Residual Plots

We use the savings dataset as an example again:
    > g <- lm(sav ~ p15 + p75 + inc + gro)
First the residuals vs. fitted plot and the abs(residuals) vs. fitted plot.
    > motif()
    > plot(g$fit,g$res)
    > abline(h=0)
    > plot(g$fit,abs(g$res))
What do you see? A quick way to check non-constant variance is this regression:
    > summary(lm(abs(g$res) ~ g$fit))
    Coefficients:
                  Value Std. Error t value Pr(>|t|) 
    (Intercept)  4.8397  1.1865     4.0790  0.0002 
          g$fit -0.2035  0.1185    -1.7166  0.0925 

    Residual standard error: 2.163 on 48 degrees of freedom
    Multiple R-Squared: 0.05784 
    F-statistic: 2.947 on 1 and 48 degrees of freedom, the p-value is 0.09251
This test is not quite right as some weighting should be used and the degrees of freedom should be adjusted but there doesn't seem to be a clear problem with non-constant variance.

 It's often had to judge residual plots without prior experience so let's generate some of the artificial variety. The following four panels show

  1. Constant Variance
  2. Strong non-constant variance
  3. Mild non-constant variance
  4. Non-linearity
  5. > par(mfrow=c(3,3))
    > for(i in 1:9) plot(1:50,rnorm(50))
    > for(i in 1:9) plot(1:50,(1:50)*rnorm(50))
    > for(i in 1:9) plot(1:50,sqrt((1:50))*rnorm(50)) 
    > for(i in 1:9) plot(1:50,cos((1:50)*pi/25)+rnorm(50))
    > par(mfrow=c(1,1))

In this case we know the truth - do you think you would be able to come to the right conclusions for real data? Repeat to get an idea of the usual amount of variation.
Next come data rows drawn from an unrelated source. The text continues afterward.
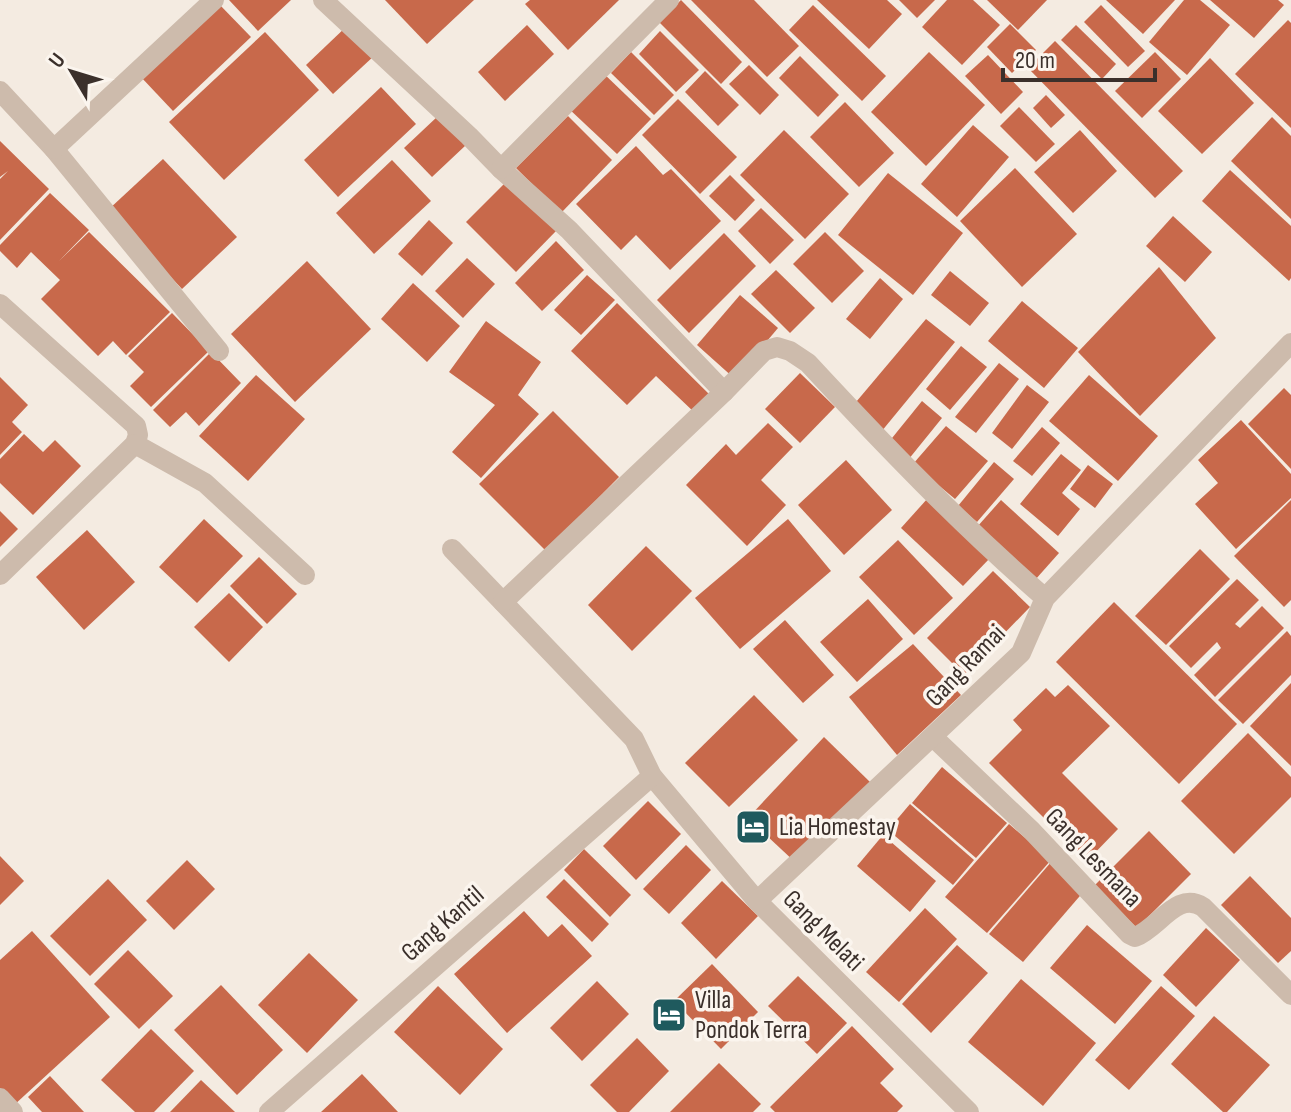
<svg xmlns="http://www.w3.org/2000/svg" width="1291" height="1112" viewBox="0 0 1291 1112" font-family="'Sofia Sans Condensed',sans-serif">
	<rect width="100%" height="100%" fill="#f4ebe1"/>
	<g fill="#c8694b">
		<path d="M 229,0 L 291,0 L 258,31 Z"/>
		<path d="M 385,0 L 474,0 L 427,44 Z"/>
		<path d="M 530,0 L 619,0 L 568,50 L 525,4 Z"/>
		<path d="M 681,0 L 742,62 L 721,84 L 659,22 Z"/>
		<path d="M 691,0 L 754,0 L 799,46 L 767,77 Z"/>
		<path d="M 817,0 L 887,0 L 902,14 L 869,49 Z"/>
		<path d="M 899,0 L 935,0 L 917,18 Z"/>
		<path d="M 947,0 L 973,0 L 1000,25 L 962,65 L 922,27 Z"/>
		<path d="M 987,0 L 1047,0 L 1018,30 Z"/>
		<path d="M 1106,0 L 1175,0 L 1143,34 Z"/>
		<path d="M 1184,0 L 1200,0 L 1230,25 L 1187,75 L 1149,42 Z"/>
		<path d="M 1210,0 L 1278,0 L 1284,5 L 1254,38 Z"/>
		<path d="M 218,3 L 251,37 L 173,111 L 140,76 Z"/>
		<path d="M 813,5 L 886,76 L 862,101 L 789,30 Z"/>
		<path d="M 1101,5 L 1145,51 L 1128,67 L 1084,22 Z"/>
		<path d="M 1288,20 L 1291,23 L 1291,128 L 1235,74 Z"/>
		<path d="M 1010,24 L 1036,50 L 1012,73 L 987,47 Z"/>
		<path d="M 348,25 L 375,55 L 333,94 L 306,65 Z"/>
		<path d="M 527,25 L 554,54 L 505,101 L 478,72 Z"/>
		<path d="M 1076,25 L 1116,64 L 1102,79 L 1061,40 Z"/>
		<path d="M 660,31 L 699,70 L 676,92 L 639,54 Z"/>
		<path d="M 265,32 L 319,90 L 224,180 L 169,122 Z"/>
		<path d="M 1055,41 L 1183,171 L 1155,198 L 1028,68 Z"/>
		<path d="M 631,52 L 674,95 L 654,115 L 611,73 Z"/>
		<path d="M 929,52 L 985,105 L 926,166 L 871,112 Z"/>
		<path d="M 1155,52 L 1181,79 L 1142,118 L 1115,91 Z"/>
		<path d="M 988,55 L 1023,92 L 1001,114 L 965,76 Z"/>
		<path d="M 800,56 L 839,95 L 818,117 L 779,78 Z"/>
		<path d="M 1210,58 L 1254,103 L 1202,154 L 1158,111 Z"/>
		<path d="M 749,65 L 779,95 L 760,115 L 729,84 Z"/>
		<path d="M 601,71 L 651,119 L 617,154 L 567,107 Z"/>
		<path d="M 705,71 L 739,105 L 718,126 L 685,92 Z"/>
		<path d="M 381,87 L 416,124 L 338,197 L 304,160 Z"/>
		<path d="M 1046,95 L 1065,115 L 1051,128 L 1033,108 Z"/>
		<path d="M 678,99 L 737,157 L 700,194 L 642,135 Z"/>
		<path d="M 845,102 L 894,153 L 859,187 L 810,137 Z"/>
		<path d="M 1019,107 L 1055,144 L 1036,162 L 1000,126 Z"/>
		<path d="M 438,116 L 466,145 L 432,177 L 404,148 Z"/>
		<path d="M 568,116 L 612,160 L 561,213 L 516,168 Z"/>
		<path d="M 1272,117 L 1291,136 L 1291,219 L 1231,161 Z"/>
		<path d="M 973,125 L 1009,157 L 957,217 L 921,184 Z"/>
		<path d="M 784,130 L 849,194 L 805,239 L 740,175 Z"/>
		<path d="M 1080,130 L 1117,171 L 1073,213 L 1034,172 Z"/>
		<path d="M 0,141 L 49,189 L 0,240 L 0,179 L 8,171 L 0,177 Z"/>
		<path d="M 636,146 L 663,175 L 671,169 L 721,221 L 670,270 L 636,235 L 621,250 L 576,204 Z"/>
		<path d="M 163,159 L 237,237 L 182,289 L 108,210 Z"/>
		<path d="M 392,160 L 431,201 L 374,254 L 336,213 Z"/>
		<path d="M 1015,168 L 1077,234 L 1022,287 L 960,221 Z"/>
		<path d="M 1230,170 L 1291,226 L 1291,278 L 1289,281 L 1202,201 Z"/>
		<path d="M 888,173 L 963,233 L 913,295 L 838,235 Z"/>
		<path d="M 730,175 L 755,200 L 735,221 L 709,196 Z"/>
		<path d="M 507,181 L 557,230 L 516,272 L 466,222 Z"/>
		<path d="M 50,193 L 89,230 L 59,261 L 89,232 L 170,312 L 126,355 L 113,341 L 98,356 L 41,299 L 60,280 L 31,252 L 17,268 L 0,251 L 0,245 Z"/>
		<path d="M 761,208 L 794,240 L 770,264 L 738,231 Z"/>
		<path d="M 1173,216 L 1212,252 L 1185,282 L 1146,246 Z"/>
		<path d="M 429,220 L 453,243 L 422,276 L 398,254 Z"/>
		<path d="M 825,232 L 864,271 L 832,303 L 793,264 Z"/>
		<path d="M 724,233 L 756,266 L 689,333 L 657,300 Z"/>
		<path d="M 556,241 L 584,270 L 542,311 L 515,283 Z"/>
		<path d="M 467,258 L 495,284 L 463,318 L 435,291 Z"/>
		<path d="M 307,261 L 371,329 L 295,402 L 231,334 Z"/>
		<path d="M 1159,267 L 1216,338 L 1140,416 L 1078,352 Z"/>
		<path d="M 776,270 L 815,308 L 790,333 L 751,294 Z"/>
		<path d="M 950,271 L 989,303 L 970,326 L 931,295 Z"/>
		<path d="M 587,275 L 615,300 L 581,335 L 554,310 Z"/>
		<path d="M 880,278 L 903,299 L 870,339 L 846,319 Z"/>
		<path d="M 413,283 L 460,326 L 427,362 L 381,319 Z"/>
		<path d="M 740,295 L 778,328 L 735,379 L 697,345 Z"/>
		<path d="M 1022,301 L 1078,348 L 1044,388 L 988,341 Z"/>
		<path d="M 617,303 L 711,396 L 695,413 L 656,376 L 627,405 L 571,351 Z"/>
		<path d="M 172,313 L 209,351 L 151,407 L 130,386 L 144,372 L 128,356 Z"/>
		<path d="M 926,319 L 955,342 L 881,432 L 851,408 Z"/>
		<path d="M 486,321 L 541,362 L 518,395 L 539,414 L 481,478 L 452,452 L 495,405 L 449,372 Z"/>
		<path d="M 961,346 L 987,367 L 950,410 L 926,389 Z"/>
		<path d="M 211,352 L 241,383 L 199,426 L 186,412 L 170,427 L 153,410 Z"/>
		<path d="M 999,363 L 1019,379 L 976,433 L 955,417 Z"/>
		<path d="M 800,373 L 835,407 L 800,443 L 765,409 Z"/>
		<path d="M 256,375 L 305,419 L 248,481 L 199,436 Z"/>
		<path d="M 1089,375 L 1158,436 L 1118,481 L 1049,421 Z"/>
		<path d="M 0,377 L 28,405 L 12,422 L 22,432 L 0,455 Z"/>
		<path d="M 1027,385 L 1049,402 L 1012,449 L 992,433 Z"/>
		<path d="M 1284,388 L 1291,395 L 1291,469 L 1248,424 Z"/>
		<path d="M 922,401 L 942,418 L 908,460 L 888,443 Z"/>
		<path d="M 553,411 L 619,477 L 546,551 L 479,484 Z"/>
		<path d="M 1241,420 L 1291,474 L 1291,498 L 1236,549 L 1195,504 L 1218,483 L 1198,460 Z"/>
		<path d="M 768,423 L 793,447 L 761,480 L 786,505 L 747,546 L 686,485 L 726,444 L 736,455 Z"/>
		<path d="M 946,426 L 988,461 L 955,499 L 913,464 Z"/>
		<path d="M 1042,427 L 1060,443 L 1032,476 L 1013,461 Z"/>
		<path d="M 24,434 L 43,452 L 55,440 L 81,466 L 33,515 L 0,483 L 0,459 Z"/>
		<path d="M 1061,454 L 1081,470 L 1062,493 L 1080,509 L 1058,536 L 1020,504 Z"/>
		<path d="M 846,460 L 892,510 L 844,555 L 798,505 Z"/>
		<path d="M 994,462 L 1014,479 L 977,522 L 958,506 Z"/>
		<path d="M 1088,465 L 1113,484 L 1095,508 L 1070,489 Z"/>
		<path d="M 928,498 L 991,557 L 963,586 L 901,528 Z"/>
		<path d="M 1001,500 L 1059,553 L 1035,580 L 977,527 Z"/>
		<path d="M 1291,500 L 1291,600 L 1284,607 L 1234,556 Z"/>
		<path d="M 0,511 L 18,529 L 0,547 Z"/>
		<path d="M 204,519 L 243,556 L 197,603 L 159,567 Z"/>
		<path d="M 788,519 L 831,571 L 740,649 L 695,598 Z"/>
		<path d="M 87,530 L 135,582 L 84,630 L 36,577 Z"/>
		<path d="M 898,540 L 953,598 L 914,635 L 859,577 Z"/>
		<path d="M 646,546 L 692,591 L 632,651 L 588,605 Z"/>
		<path d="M 1200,549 L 1230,579 L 1166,645 L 1135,616 Z"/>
		<path d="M 259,557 L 297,594 L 267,624 L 230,586 Z"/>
		<path d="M 993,571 L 1030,607 L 964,675 L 927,638 Z"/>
		<path d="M 1237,579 L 1259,600 L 1235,624 L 1240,628 L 1262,606 L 1284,628 L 1215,697 L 1194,675 L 1221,648 L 1217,642 L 1191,668 L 1169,646 Z"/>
		<path d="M 229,593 L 263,627 L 229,662 L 194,627 Z"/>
		<path d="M 868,599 L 903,639 L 857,682 L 820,642 Z"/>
		<path d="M 1114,602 L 1237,724 L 1179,784 L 1056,662 Z"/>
		<path d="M 785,620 L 834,675 L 803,703 L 753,649 Z"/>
		<path d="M 1287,631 L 1291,636 L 1291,675 L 1243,724 L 1218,700 Z"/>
		<path d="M 913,644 L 961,695 L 897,755 L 849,697 Z"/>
		<path d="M 1291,683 L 1291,766 L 1250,726 Z"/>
		<path d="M 1068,685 L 1110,726 L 1062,773 L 1118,829 L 1087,861 L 989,763 L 1022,730 L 1013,720 L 1046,688 L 1055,697 Z"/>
		<path d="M 754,695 L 798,740 L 729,807 L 685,763 Z"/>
		<path d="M 1248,733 L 1291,777 L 1291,797 L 1234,854 L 1181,801 Z"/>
		<path d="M 824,737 L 871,783 L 796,863 L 748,818 Z"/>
		<path d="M 942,767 L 1007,823 L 976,858 L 912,803 Z"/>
		<path d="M 648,801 L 681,834 L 636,880 L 603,846 Z"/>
		<path d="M 910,804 L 974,860 L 953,885 L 888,830 Z"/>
		<path d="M 1009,824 L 1051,860 L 987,933 L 945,897 Z"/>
		<path d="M 1149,831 L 1191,874 L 1137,928 L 1094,886 Z"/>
		<path d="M 883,835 L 936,881 L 910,912 L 857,866 Z"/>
		<path d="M 686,845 L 711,870 L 669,914 L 643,889 Z"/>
		<path d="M 584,849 L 631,895 L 610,917 L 564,870 Z"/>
		<path d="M 0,856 L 24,881 L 0,905 Z"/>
		<path d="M 187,860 L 215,889 L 174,930 L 146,901 Z"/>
		<path d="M 1052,861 L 1085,890 L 1023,962 L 989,934 Z"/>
		<path d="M 1250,876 L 1291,918 L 1291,951 L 1278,963 L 1221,905 Z"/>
		<path d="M 108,879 L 147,920 L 90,976 L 50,936 Z"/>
		<path d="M 564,879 L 609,924 L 592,942 L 546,897 Z"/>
		<path d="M 722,881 L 758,916 L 716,959 L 681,923 Z"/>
		<path d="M 925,908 L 957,939 L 899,1002 L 866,972 Z"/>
		<path d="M 524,911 L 548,937 L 562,924 L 592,956 L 507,1033 L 454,974 Z"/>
		<path d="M 1087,925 L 1152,981 L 1115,1024 L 1050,968 Z"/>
		<path d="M 1206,928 L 1240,960 L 1196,1007 L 1163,975 Z"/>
		<path d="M 32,931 L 110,1017 L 13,1106 L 0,1092 L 0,960 Z"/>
		<path d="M 957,945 L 988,973 L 931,1033 L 902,1004 Z"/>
		<path d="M 128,950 L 173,996 L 139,1029 L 94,984 Z"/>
		<path d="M 309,953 L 358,1000 L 307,1053 L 258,1005 Z"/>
		<path d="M 712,964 L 758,1012 L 721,1049 L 674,1001 Z"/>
		<path d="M 798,976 L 847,1023 L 817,1054 L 768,1006 Z"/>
		<path d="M 1021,979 L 1096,1043 L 1043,1106 L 968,1042 Z"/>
		<path d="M 597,981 L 629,1014 L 582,1061 L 550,1028 Z"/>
		<path d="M 221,985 L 283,1050 L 237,1095 L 174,1030 Z"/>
		<path d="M 438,986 L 503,1049 L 460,1095 L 394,1032 Z"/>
		<path d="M 1161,986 L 1195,1016 L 1129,1090 L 1095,1060 Z"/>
		<path d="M 1214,1016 L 1270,1065 L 1227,1112 L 1223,1112 L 1171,1064 Z"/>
		<path d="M 852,1026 L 894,1069 L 880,1083 L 903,1106 L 897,1112 L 775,1112 L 770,1107 Z"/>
		<path d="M 151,1029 L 194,1071 L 154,1112 L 135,1112 L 101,1080 Z"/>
		<path d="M 637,1038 L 669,1071 L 629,1112 L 617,1112 L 590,1085 Z"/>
		<path d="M 719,1063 L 761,1104 L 753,1112 L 670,1112 Z"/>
		<path d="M 362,1074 L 398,1112 L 321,1112 Z"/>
		<path d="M 50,1076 L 84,1112 L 42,1112 L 28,1097 Z"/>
		<path d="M 201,1080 L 235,1112 L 170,1112 Z"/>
	</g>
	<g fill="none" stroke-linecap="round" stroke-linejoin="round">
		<g stroke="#cdbbac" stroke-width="20">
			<path d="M 0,304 L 136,426 L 138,435 L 135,444 L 0,575"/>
			<path d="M 135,444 L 205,483 L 305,575"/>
		</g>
		<g stroke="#cdbbac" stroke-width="20">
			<path d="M 323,0 L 469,136 L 501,169 L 569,230 L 724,392"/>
			<path d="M 0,91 L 54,149 L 219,351"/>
			<path d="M 54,149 L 214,0"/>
			<path d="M 501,169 L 669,0"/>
			<path d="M 452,549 L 634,739 L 652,776 L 757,901 L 969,1112"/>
			<path d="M 503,602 L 724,392 L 764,351 L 777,347 L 790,351 L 808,363 C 884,445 961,525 1045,598"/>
			<path d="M 933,737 L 1032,831 L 1129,934 L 1135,937 C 1159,928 1177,890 1203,907 L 1291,995"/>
			<path d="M 757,901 L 1021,653 L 1045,598 L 1291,343"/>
			<path d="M 0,1098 L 13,1112"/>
			<path d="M 269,1112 L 652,776"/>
		</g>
	</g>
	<defs>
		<symbol id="hotel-square" viewBox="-11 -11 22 22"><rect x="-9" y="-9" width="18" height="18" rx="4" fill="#1f5a5e" stroke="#fbf5ee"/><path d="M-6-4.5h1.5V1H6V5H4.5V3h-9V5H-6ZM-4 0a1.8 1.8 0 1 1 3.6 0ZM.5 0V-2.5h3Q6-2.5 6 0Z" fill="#fff"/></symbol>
	</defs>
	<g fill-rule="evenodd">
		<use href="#hotel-square" x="733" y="807" width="40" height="40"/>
		<use href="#hotel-square" x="649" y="995" width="40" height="40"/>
	</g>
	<g text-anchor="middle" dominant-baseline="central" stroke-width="7" stroke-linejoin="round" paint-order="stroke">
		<g font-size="26" fill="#3b302b" stroke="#fbf5ee">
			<text transform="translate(966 666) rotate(-46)">Gang Ramai</text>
			<text transform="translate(1093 858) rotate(46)">Gang Lesmana</text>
			<text transform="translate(443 924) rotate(-41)">Gang Kantil</text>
			<text transform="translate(823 931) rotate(45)">Gang Melati</text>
		</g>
		<g font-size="26" fill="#3b302b" stroke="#fbf5ee" text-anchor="start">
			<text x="779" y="827">Lia Homestay</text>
			<text x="695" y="1000">Villa<tspan x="695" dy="30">Pondok Terra</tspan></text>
		</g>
	</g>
	<g transform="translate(72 72) rotate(308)" stroke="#fbf5ee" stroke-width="6" paint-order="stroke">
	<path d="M0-6L14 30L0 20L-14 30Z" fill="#3b302b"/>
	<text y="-12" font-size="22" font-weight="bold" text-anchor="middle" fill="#3b302b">U</text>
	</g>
	<path d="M1003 68v12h152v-12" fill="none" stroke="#3b302b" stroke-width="4"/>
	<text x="1015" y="68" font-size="24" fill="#3b302b" stroke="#fbf5ee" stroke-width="6" paint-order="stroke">20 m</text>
</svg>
 Now look at the residuals against predictor plots:

    > plot(p15,g$res)
Can you see the two groups? Let's compare and test the variances:
    > var(g$res[p15 > 35])/var(g$res[p15 < 35]) 
    [1] 2.785184
    > length(g$res[p15 > 35])
    [1] 23
    > 1-pf(2.785184,22,26)
    [1] 0.006786117
A significant difference is seen:

 Now try the partial regression (added variable) plot for p15:

    > d <- lm(sav ~ p75 + inc + gro)$res
    > m <- lm(p15 ~ p75 + inc + gro)$res
    > plot(m,d)
Compare the slope on the plot to the original regression and show the line on the plot:
    > lm(d ~ m)$coef
       (Intercept)         m 
     -1.231709e-16 -0.461205
    > g$coef
     (Intercept)       p15       p75           inc       gro 
        28.56661 -0.461205 -1.691576 -0.0003367615 0.4096998
    > abline(0,g$coef['p15'])
A partial residual plot is easier to do:
    > plot(p15,g$res+g$coef['p15']*p15)
    > abline(0,g$coef['p15'])
Might there be a different relationship in the two groups:
    > g1 <- lm(sav ~ p15 + p75 + inc + gro,subset=(p15 > 35))
    > g2 <- lm(sav ~ p15 + p75 + inc + gro,subset=(p15 < 35))
    > summary(g1)
    Coefficients:
                   Value Std. Error  t value Pr(>|t|) 
    (Intercept)  -2.4340  21.1550    -0.1151   0.9097
            p15   0.2739   0.4392     0.6235   0.5408
            p75  -3.5485   3.0333    -1.1698   0.2573
            inc   0.0004   0.0050     0.0842   0.9339
            gro   0.3955   0.2901     1.3632   0.1896
    
    Residual standard error: 4.454 on 18 degrees of freedom
    Multiple R-Squared: 0.1558 
    F-statistic: 0.8302 on 4 and 18 degrees of freedom, the p-value is 0.5233 
    > summary(g2)
    Coefficients:
                   Value Std. Error  t value Pr(>|t|) 
    (Intercept)  23.9638   8.0836     2.9645   0.0072
            p15  -0.3860   0.1954    -1.9755   0.0609
            p75  -1.3279   0.9260    -1.4339   0.1657
            inc  -0.0005   0.0007    -0.6339   0.5327
            gro   0.8844   0.2953     2.9945   0.0067
    
    Residual standard error: 2.772 on 22 degrees of freedom
    Multiple R-Squared: 0.5073 
    F-statistic: 5.663 on 4 and 22 degrees of freedom, the p-value is 0.002733
Can you see the difference? The graphical analysis has shown a relationship in the data that a purely numerical analysis might easily have missed.